Text under study:
##########
# Introduce me to Macro Photography.



## reissigree (Dec 25, 2011)

I've been on the forum for several months now and I can tell that I've greatly improved because of you guys. I've found a sudden interest in macro photography but have no idea where to begin. Do I need to buy a separate lens? How much do they cost? Can I just buy an attachment for a lens I already have? Buying a new lens over $200 isn't exactly an option right now as I've just purchased two recently. I currently have a 18-55mm 3.5-5.6 Nikon lens, a 35mm 1.8 Nikon lens, and a 55-300mm Nikon lens. If I could use an attachment would it work best on my 35mm? Thank you guys so much!


----------



## Kerbouchard (Dec 25, 2011)

Hmm, Macro for under $200 at a beginner level.  I guess I would have to go with http://www.amazon.com/Kenko-Extensi...1?s=electronics&ie=UTF8&qid=1324871770&sr=1-1

If that's out of your price range, buy the cheapest set of close up filters that you can find.  The quality won't be there, but it will at least let you know if its something you want to invest real money into.

Do you already have a tripod or any additional flash gear?  The first is just about a requirement and the second helps out a lot.  If not, realize those are an additional expense.


----------



## reissigree (Dec 25, 2011)

I have a tripod, but no flashes. I've also been wanting to learn about that.


----------



## Kerbouchard (Dec 25, 2011)

reissigree said:


> I have a tripod, but no flashes. I've also been wanting to learn about that.



Well, a tripod is a good start and with subjects that don't move, flash is not necessarily required.

The only thing you really need is a set of extension tubes, a tripod, and some time.  Heck, you can do it with a 50mm 1.8 D and a reversing ring.  It's just a lot more difficult than with a proper Macro lens.

There are basically 4 ways to do macro.
1) A macro lens
2) extension tubes
3) reversing a prime lens that has a built in aperture control
4) close up filters

1 results in no loss of quality, has the tools required to do Macro well, but it can be expensive($500+)
2 results in no loss of quality, but it's not as easy and you lose some light.(around $200)
3 is ridiculously hard to do well.  Requires a lot of effort, but it's cheap, and can produce amazing results.(if you already have the lens, you can get into for under $20 bucks)
4 results in a significant loss of quality, but it is fairly cheap and is fairly easy to use.(also under $20 bucks in most cases)  They did make close up filters that were of very good quality but they discontinued them and they are getting harder to find(as well as more expensive)


----------



## usayit (Dec 25, 2011)

Heres what i started and still use..

90mm or longer adapted manual macro lens.  In my case a Tamron 90mm f/2.5
cheap vivitar ring flash with the right step up rings.  I taped over the auto sensor so it fires full all the time.   Flash has no manual control.

Reason, 90mm gives good working distance.  Ring flash for me was more important than a tripod at the time.   Provides enough light for handheld photos and enough to shoot at f8-f16 for ample DOF to work.


Later,

1:1 adapter
tripod with 3way head
focusing rails.  Mine was cheap broken novoflex.  the forward rails broke off from the side rails.  Drilled and tapped the forward assembly to be mounted right on the tripod head.   No side adjustment but I can live.
##########
Given records:

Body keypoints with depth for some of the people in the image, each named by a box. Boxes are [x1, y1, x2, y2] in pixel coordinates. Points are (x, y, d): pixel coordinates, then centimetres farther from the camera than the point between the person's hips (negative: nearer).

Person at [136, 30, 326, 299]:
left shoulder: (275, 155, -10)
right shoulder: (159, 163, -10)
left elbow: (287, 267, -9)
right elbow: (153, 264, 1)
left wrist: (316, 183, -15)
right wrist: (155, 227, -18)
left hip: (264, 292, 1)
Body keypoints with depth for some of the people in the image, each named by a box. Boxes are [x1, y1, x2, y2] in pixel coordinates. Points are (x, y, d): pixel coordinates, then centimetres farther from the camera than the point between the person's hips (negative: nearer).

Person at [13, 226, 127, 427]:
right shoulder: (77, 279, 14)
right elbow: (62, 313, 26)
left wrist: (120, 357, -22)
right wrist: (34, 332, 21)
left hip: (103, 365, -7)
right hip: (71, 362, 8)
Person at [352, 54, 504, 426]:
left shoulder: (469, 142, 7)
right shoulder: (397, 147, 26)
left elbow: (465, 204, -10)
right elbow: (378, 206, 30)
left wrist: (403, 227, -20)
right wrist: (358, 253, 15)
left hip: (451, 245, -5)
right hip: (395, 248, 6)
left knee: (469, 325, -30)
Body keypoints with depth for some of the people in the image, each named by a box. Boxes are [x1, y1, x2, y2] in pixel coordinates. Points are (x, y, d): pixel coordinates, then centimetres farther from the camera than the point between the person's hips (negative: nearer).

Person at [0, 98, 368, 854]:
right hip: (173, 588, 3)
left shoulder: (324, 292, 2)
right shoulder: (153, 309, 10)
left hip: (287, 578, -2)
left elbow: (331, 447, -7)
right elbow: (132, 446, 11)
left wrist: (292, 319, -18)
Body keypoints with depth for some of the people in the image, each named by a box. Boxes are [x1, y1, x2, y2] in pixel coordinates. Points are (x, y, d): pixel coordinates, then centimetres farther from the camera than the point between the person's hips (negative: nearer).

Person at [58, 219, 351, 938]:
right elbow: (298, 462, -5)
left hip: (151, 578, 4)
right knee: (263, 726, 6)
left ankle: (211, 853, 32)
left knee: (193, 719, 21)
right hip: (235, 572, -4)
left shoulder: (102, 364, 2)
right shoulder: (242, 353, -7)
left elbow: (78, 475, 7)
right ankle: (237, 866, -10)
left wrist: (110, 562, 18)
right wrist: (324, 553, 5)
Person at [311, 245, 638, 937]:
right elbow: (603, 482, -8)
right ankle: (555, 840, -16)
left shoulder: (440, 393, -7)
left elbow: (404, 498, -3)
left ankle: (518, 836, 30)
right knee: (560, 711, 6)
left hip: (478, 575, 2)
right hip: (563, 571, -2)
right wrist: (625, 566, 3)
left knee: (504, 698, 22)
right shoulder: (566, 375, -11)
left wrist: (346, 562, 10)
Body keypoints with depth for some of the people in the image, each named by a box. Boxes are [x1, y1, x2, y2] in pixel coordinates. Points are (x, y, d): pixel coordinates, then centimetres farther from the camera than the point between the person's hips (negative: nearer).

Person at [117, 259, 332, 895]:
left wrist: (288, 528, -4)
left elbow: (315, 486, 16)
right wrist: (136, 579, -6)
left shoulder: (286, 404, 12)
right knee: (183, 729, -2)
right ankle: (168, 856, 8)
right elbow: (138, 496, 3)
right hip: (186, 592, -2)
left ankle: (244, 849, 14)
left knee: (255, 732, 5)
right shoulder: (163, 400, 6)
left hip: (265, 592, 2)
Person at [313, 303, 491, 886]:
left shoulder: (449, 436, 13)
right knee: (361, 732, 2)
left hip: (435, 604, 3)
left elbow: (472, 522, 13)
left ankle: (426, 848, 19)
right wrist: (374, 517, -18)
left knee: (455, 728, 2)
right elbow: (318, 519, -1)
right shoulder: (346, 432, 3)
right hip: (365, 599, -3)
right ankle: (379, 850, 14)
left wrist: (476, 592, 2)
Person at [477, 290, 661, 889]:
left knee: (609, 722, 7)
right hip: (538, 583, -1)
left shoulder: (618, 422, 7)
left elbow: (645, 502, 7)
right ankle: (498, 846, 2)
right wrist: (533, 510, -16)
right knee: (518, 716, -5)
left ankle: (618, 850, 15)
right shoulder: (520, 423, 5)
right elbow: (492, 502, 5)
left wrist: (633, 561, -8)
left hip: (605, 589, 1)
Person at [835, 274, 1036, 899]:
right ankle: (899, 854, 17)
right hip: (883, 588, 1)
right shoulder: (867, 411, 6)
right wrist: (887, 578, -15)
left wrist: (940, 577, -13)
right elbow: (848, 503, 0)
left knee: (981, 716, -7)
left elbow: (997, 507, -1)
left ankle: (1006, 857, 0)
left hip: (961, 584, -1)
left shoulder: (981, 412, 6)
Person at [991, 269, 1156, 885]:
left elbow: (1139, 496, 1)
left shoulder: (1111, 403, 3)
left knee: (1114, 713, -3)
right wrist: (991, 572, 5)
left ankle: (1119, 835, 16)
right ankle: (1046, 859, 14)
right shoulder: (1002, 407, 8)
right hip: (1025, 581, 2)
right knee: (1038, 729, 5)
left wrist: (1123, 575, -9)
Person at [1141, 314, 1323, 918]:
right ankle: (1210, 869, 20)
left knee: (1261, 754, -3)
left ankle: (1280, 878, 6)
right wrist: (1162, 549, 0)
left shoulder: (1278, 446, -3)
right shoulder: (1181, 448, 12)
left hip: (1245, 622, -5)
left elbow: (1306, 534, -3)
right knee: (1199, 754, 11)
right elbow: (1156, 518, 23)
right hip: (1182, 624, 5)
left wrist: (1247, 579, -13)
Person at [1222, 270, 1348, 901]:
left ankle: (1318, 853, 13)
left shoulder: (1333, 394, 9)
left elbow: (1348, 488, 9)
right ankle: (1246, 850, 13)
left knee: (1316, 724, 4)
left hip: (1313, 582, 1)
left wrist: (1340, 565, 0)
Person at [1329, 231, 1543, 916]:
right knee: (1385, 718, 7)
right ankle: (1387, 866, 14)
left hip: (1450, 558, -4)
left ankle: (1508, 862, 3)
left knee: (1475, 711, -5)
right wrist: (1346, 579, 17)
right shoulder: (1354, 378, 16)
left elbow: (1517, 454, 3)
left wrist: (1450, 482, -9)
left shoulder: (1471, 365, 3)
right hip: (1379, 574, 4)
##########
Work to complete:
Answer these three questions from the macro photography thread:
(a) What spending limit does reissigree set for buying a new lens?
(b) Of the four ways to do macro that Kerbouchard lists, which one is described as "ridiculously hard to do well"?
(c) Which lens does usayit name as the one used when starting out?

Exercise solution:
(a) $200; a new lens over that amount isn't an option.
(b) Reversing a prime lens that has a built-in aperture control.
(c) A Tamron 90mm f/2.5.